Republicans suggest resolution condemning Obama for violating Constitution

Kurt Nimmo
Infowars.com
January 29, 2014

During the State of the Union, Obama made it abundantly clear Congress and the American people are irrelevant. Early on in the address, Obama threatened to rule by supreme diktat. “Whenever and wherever I can take steps without legislation to expand opportunity for more American families, that is what I am going to do,” he said, trashing the principles of constitutional government.

“I’ll act on my own,” he declared.

RNC Chairman Reince Priebus didn’t mention Obama’s threat to rule by decree or his numerous constitutional violations.

Texas Republican Steve Stockman walked out of the SOTU early on. “I could not bear to watch as he continued to cross the clearly-defined boundaries of the Constitutional separation of powers,” Stockman said. “This is a wholesale violation of his oath of office and a disqualifying offense.”

Other House Republicans chimed in. “Unfortunately, what I heard from President Obama tonight was hostility toward our foundational principles, condescension toward a co-equal branch of government, and a general aversion to common sense and bipartisanship,” said Rep. Raúl Labrador of Idaho.

“The president’s attempt to intimidate Congress by abusing executive power demonstrates a serious unwillingness to work with the coequal legislative branch of government,” Republican Rep. Gregg Harper of Mississippi added.

“This threat that the president is going to run the government with an ink pen and executive orders, we’ve never had a president with that level of audacity and that level of contempt for his own oath of office,” Rep. Steve King said prior to Obama’s address. The Iowa congressman said “it’s Congress’s job to pass the laws. He knows that. And we need to take our oath seriously and defend the Constitution.”

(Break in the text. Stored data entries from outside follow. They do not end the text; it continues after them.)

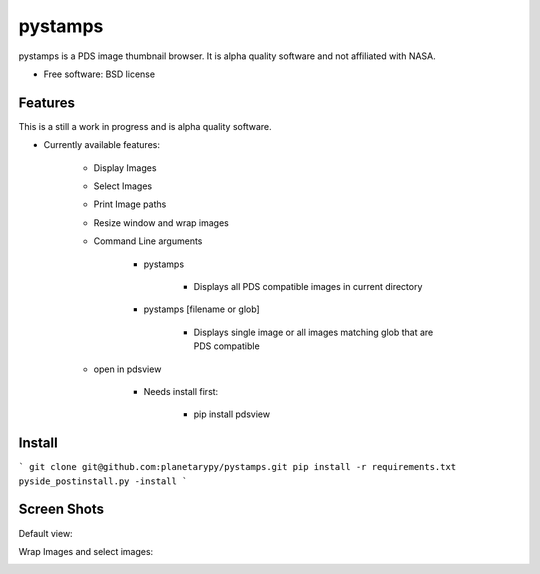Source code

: ===============================
pystamps
===============================

.. image:: https://travis-ci.org/planetarypy/pystamps.svg
        :target:https://travis-ci.org/planetarypy/pystamps

.. image:: https://img.shields.io/pypi/v/pystamps.svg
        :target: https://pypi.python.org/pypi/pystamps


pystamps is a PDS image thumbnail browser.  It is alpha quality software and
not affiliated with NASA.

* Free software: BSD license

Features
--------

This is a still a work in progress and is alpha quality software.

* Currently available features:

    * Display Images
    * Select Images
    * Print Image paths
    * Resize window and wrap images
    * Command Line arguments

        * pystamps

            * Displays all PDS compatible images in current directory

        * pystamps [filename or glob]

            * Displays single image or all images matching glob that are PDS
              compatible

    * open in pdsview

        * Needs install first:

            * pip install pdsview


Install
--------

```
git clone git@github.com:planetarypy/pystamps.git
pip install -r requirements.txt
pyside_postinstall.py -install
```

Screen Shots
------------

Default view:

.. image:: docs/screenshots/pystamps_sc_1.png

Wrap Images and select images:

.. image:: docs/screenshots/pystamps_sc_2.png
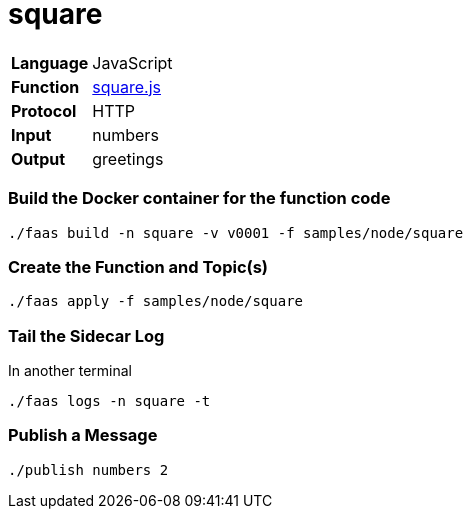 = square

[horizontal]
*Language*:: JavaScript
*Function*:: https://github.com/markfisher/sk8s/blob/master/samples/node/square/square.js[square.js]
*Protocol*:: HTTP
*Input*:: numbers
*Output*:: greetings

=== Build the Docker container for the function code

```
./faas build -n square -v v0001 -f samples/node/square
```

=== Create the Function and Topic(s)

```
./faas apply -f samples/node/square
```

=== Tail the Sidecar Log

In another terminal

```
./faas logs -n square -t
```

=== Publish a Message

```
./publish numbers 2
```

He based his comments on remarks made by White House chief of staff Denis McDonough, who said that “rather than sit and wait for Congress to take action, we’re going to go ahead and roll out on our own, using the president’s authority.”

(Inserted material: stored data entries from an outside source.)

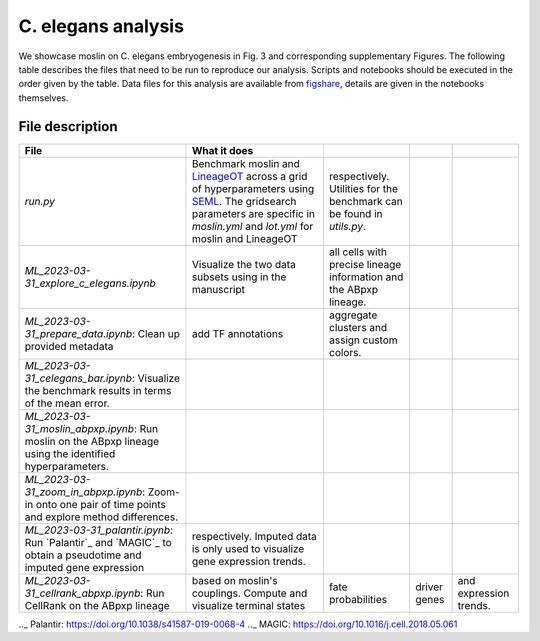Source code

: C. elegans analysis
====================
We showcase moslin on C. elegans embryogenesis in Fig. 3 and corresponding
supplementary Figures. The following table describes the files that need to be
run to reproduce our analysis. Scripts and
notebooks should be executed in the order given by the table. Data files for
this analysis are available from `figshare`_, details are given in the notebooks
themselves.

File description
----------------

.. csv-table::
   :header: "File", "What it does"

    `run.py`, Benchmark moslin and `LineageOT`_ across a grid of hyperparameters using `SEML`_. The gridsearch parameters are specific in `moslin.yml` and `lot.yml` for moslin and LineageOT, respectively. Utilities for the benchmark can be found in `utils.py`.
    `ML_2023-03-31_explore_c_elegans.ipynb`, Visualize the two data subsets using in the manuscript, all cells with precise lineage information and the ABpxp lineage.
    `ML_2023-03-31_prepare_data.ipynb`: Clean up provided metadata, add TF annotations, aggregate clusters and assign custom colors.
    `ML_2023-03-31_celegans_bar.ipynb`: Visualize the benchmark results in terms of the mean error.
    `ML_2023-03-31_moslin_abpxp.ipynb`: Run moslin on the ABpxp lineage using the identified hyperparameters.
    `ML_2023-03-31_zoom_in_abpxp.ipynb`: Zoom-in onto one pair of time points and explore method differences.
    `ML_2023-03-31_palantir.ipynb`: Run `Palantir`_ and `MAGIC`_ to obtain a pseudotime and imputed gene expression, respectively. Imputed data is only used to visualize gene expression trends.
    `ML_2023-03-31_cellrank_abpxp.ipynb`: Run CellRank on the ABpxp lineage, based on moslin's couplings. Compute and visualize terminal states, fate probabilities, driver genes, and expression trends.

.. _figshare: TODO
.. _SEML: https://github.com/TUM-DAML/seml
.. _LineageOT: https://doi.org/10.1038/s41467-021-25133-1
.._ Palantir: https://doi.org/10.1038/s41587-019-0068-4
.._ MAGIC: https://doi.org/10.1016/j.cell.2018.05.061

King told CNN “this Congress should lay out the violations that the president has had. And there are many.” He said a resolution may be brought to the House floor disapproving Obama’s behavior and “that lists all of his constitutional violations, or at least the clearest ones – there are very many, I don’t know that if we’d ever get to all,” he said.

Rep. Michele Bachmann of Minnesota also suggested action against the president. “If he wants to move forward with this unilateral activity, he better be prepared for the lawsuit that the United States Congress will bring to him,” she said. “He may think he’s king, he may declare he’s a king, but that’s not what he is under the constitution.”

A majority of Republicans, however, are cool to the idea of impeachment. “Out of the nearly 280 Republican lawmakers conducting town halls during the August [2013] recess, the Left found four who discussed impeachment, none of whom advocated for it,” writes Andrew Stiles. He said “the GOP has no appetite for seriously pursuing impeachment.”

In December, King criticized fellow members of the House Judiciary Committee for refusing to say the word. He said impeachment is “the word that we don’t like to say in this committee, and I’m not about to utter here in this particular hearing.”

In the Democrat controlled Senate there is even less of an appetite to discuss impeachment. “We’ve also talked about the I-word, impeachment, which I don’t think would get past the Senate in the current climate,” noted Rep. Blake Farenthold, a Texas Republican.

During a hearing by the House Judiciary Committee in December, Republicans enumerated actions Obama has taken that exceed his authority.

“Examples included bombing Libya without congressional authorization,”The Columbus Dispatch reported, “delaying implementation of some provisions of Obamacare; waiving immigration restrictions to enable children of illegal immigrants to remain in the United States; easing federal drug enforcement in states that have legalized the medicinal or recreational use of marijuana; ending mandatory-minimum prison sentences for some drug offenses; and permitting the Internal Revenue Service to scrutinize conservative organizations’ applications for non-profit, tax-exempt status.”